Their slimming product range offers a range of wonders including ingredients that “improve your entire digestive system”, “assist your body to burn up fats” and “develop a positive self-image”.

There is a section on their web site that reassures visitors that all of their products are safe for children, pregnant women, breastfeeding mothers, diabetics, people with thyroid problems, those taking anti-depressants, epileptics and most importantly, the hopelessly na├»ve. Their products are perfectly safe because they don’t actually DO anything, that’s why.

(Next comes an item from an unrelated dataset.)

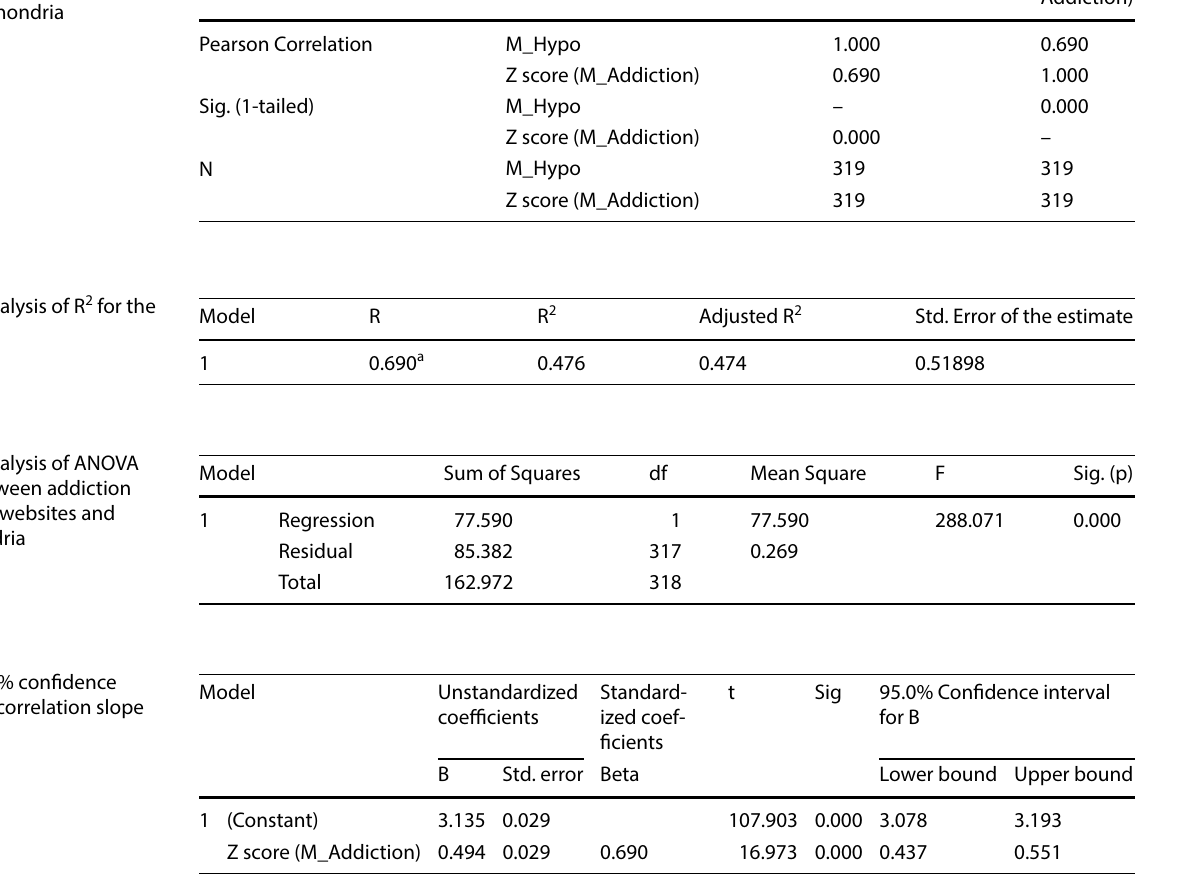
Fig. 1 Scatter plot between hypochondria and addiction to medical websites Table 2 Correlation between addiction to medical websites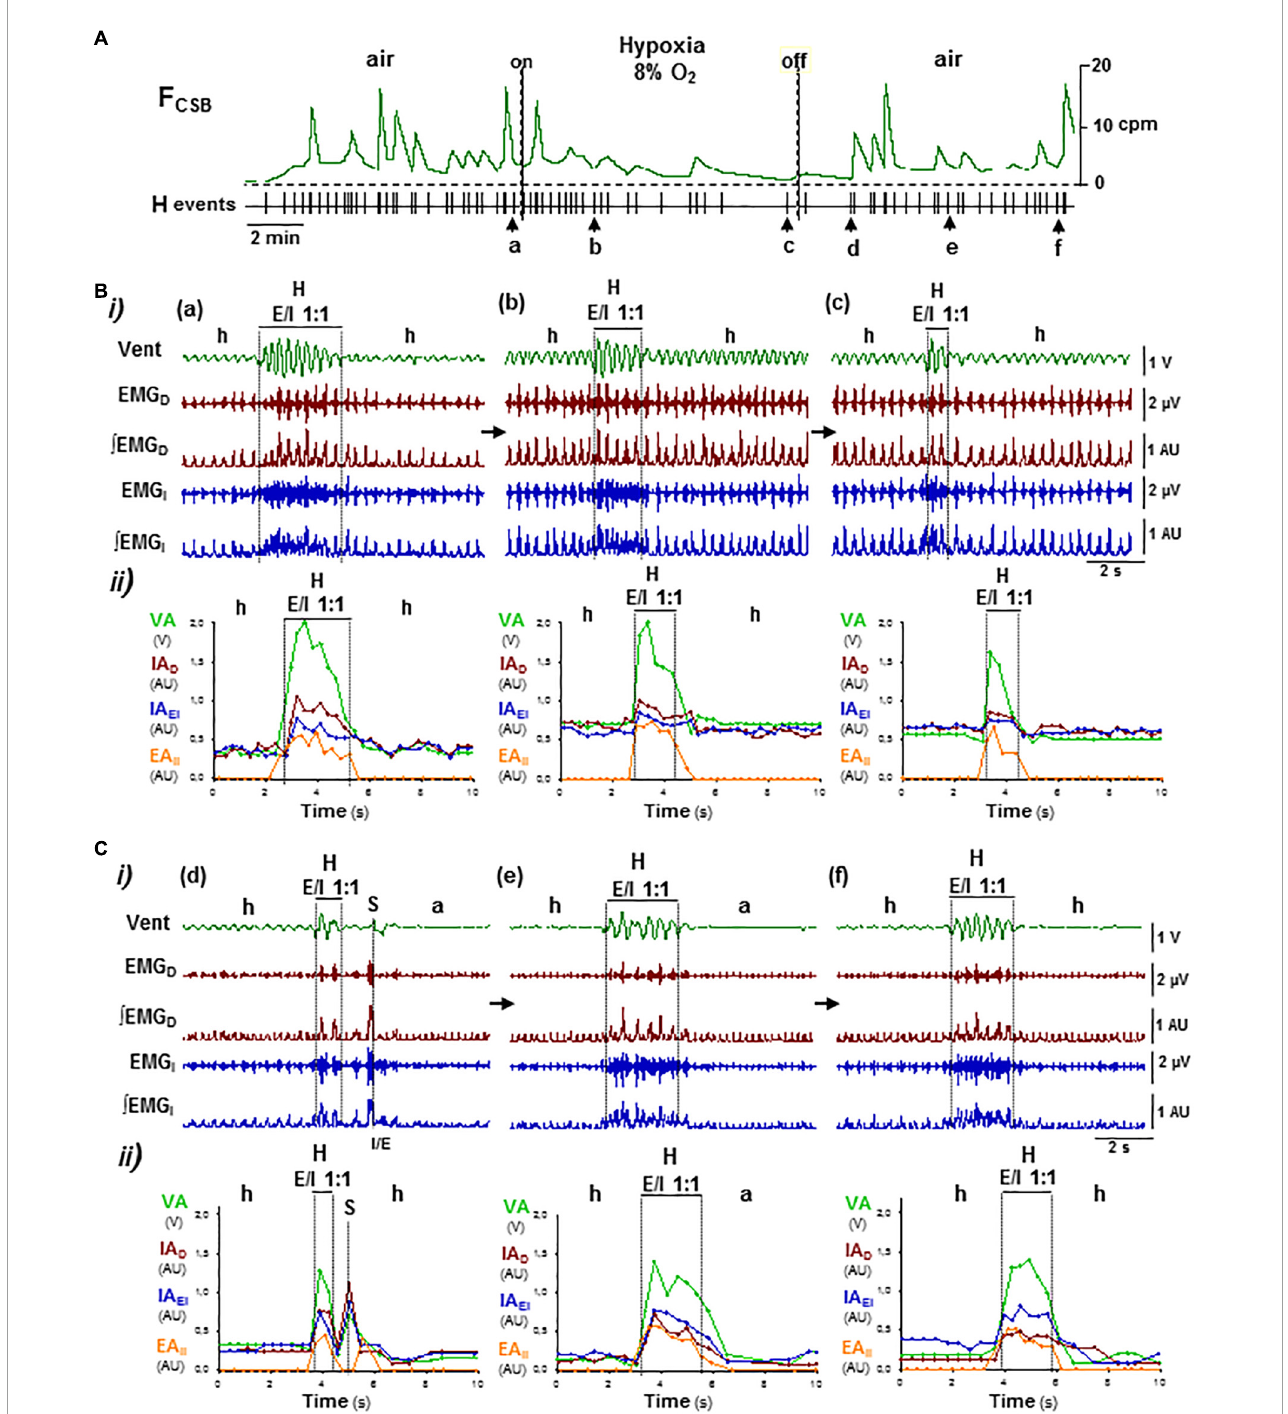
FIGURE7 Reconfiguration of CSB motor pattern induced by hypoxia–hypocapnia. Symbols as in Figure 5 . (A) Lowering O 2 content in the inhaled air from 21 to 8% did not suppress CSB but slowed its oscillatory frequency (FCSB). (B,C) Reconfigurations of CSB motor pattern during hypoxia stimulus ( a–c in B ) and reoxygenation ( d–f in C ). Hypoxic stimuli first increased and then decreased inspiratory motor activity and ventilation during the epochs of hypopnea and hyperpnea epochs, reducing the number of breathing cycles that expiratory/inspiratory coupling lasts while the profile of motor activities changed from crescendo–decrescendo to only decrescendo (a–c) . Reoxygenation provoked a long-lasting depression of inspiratory activity and ventilation during the epochs of apnea/hypopnea while expiratory–inspiratory coupling during hyperpnea epochs recovered (d–f) .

Please don’t waste your money on this nonsense. If you want to lose weight then the solution is actually very simple. It’s not always easy to actually do, but we all know what it is. Eat less rubbish and take more exercise. That’s always been the way people lose weight and peddlers of miracle cures haven’t come up with anything better yet.

A bit of good news.

The authorities are catching up with Consumer Watchdog and The Voice! The Director of Intelligence and Security has issued a warning to all of us about “the existence of unscrupulous individuals and companies, operated by both Batswana and foreigners, which are currently preying upon unsuspecting citizens with false promises of obtaining employment, study and/or travel opportunities outside of Botswana”.

I think he means the crooks we exposed who call themselves Transition Abroad and who a few months ago were calling themselves “ITA Work and Travel”. The ones who get you to pay them vast amounts of cash for the fake chance of a highly paid job abroad. The ones who lie, fake visas and steal money.

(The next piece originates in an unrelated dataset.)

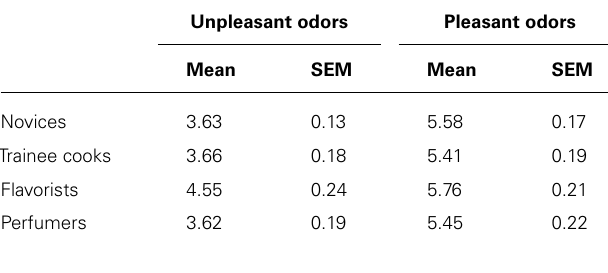
Table 1 | Pleasantness ratings of pleasant and unpleasant odors in novice (untrained) subjects, trainee cooks, flavorists, and perfumers. Unpleasant odors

It goes on to say that “the Office of the Minister for Defence, Justice and Security advises the public to exercise caution in dealing with situations that promise overseas opportunities.”

Finally it encourages “the public to come forward and check the bona fide of such offers with the Directorate of Intelligence and Security, through their toll free telephone number 0-800-600-761.”

Good for them. It’s good to hear that the authorities are taking some action and taking the fight back to the crooks.

As always you can also contact us for advice on this or any other suspicious subject.

Worthless ebooks - Updated

We were contacted by a consumer who received an unsolicited email:
From: Charles
Dear Friend,
I'm going to offer you an *incredible* deal. You can buy all 28 of the ebooks below for only $ 19.95 (Pula 140)! That's right, that's only *USD 7 cents( Pula 5) per ebook! *You'll get over *180 chapters*
Each and every ebook contains 28 *amazing* tips, strategies and secrets.
*"Download All 28 eBooks *
*Immediately After Ordering!"*
*The best part is that you can buy them online with ANY CREDIT card or ANY DEBIT card featuring the VISA ELECTRON logo
*To order by credit card or debite card online *over a secure server
We've seen some of the ebooks on offer. They're also available elsewhere entirely free (legitimately or not I don't know) but more importantly they're not worth a thebe, cent or penny. All they offer is advice such as:
Offer easy navigation. People will leave quicker if they have a hard time finding what they're looking for.
Wow. Don't waste your money.



I emailed Charles and asked him about these ebooks and he responded very politely suggesting that anyone he emailed can unsubscribe from his mailing list whenever they want to.

A little later one of the consumers who had received the initial invitation got a follow-up from Charles withdrawing the offer of the ebooks and offering anyone who had purchased them a complete refund! Result!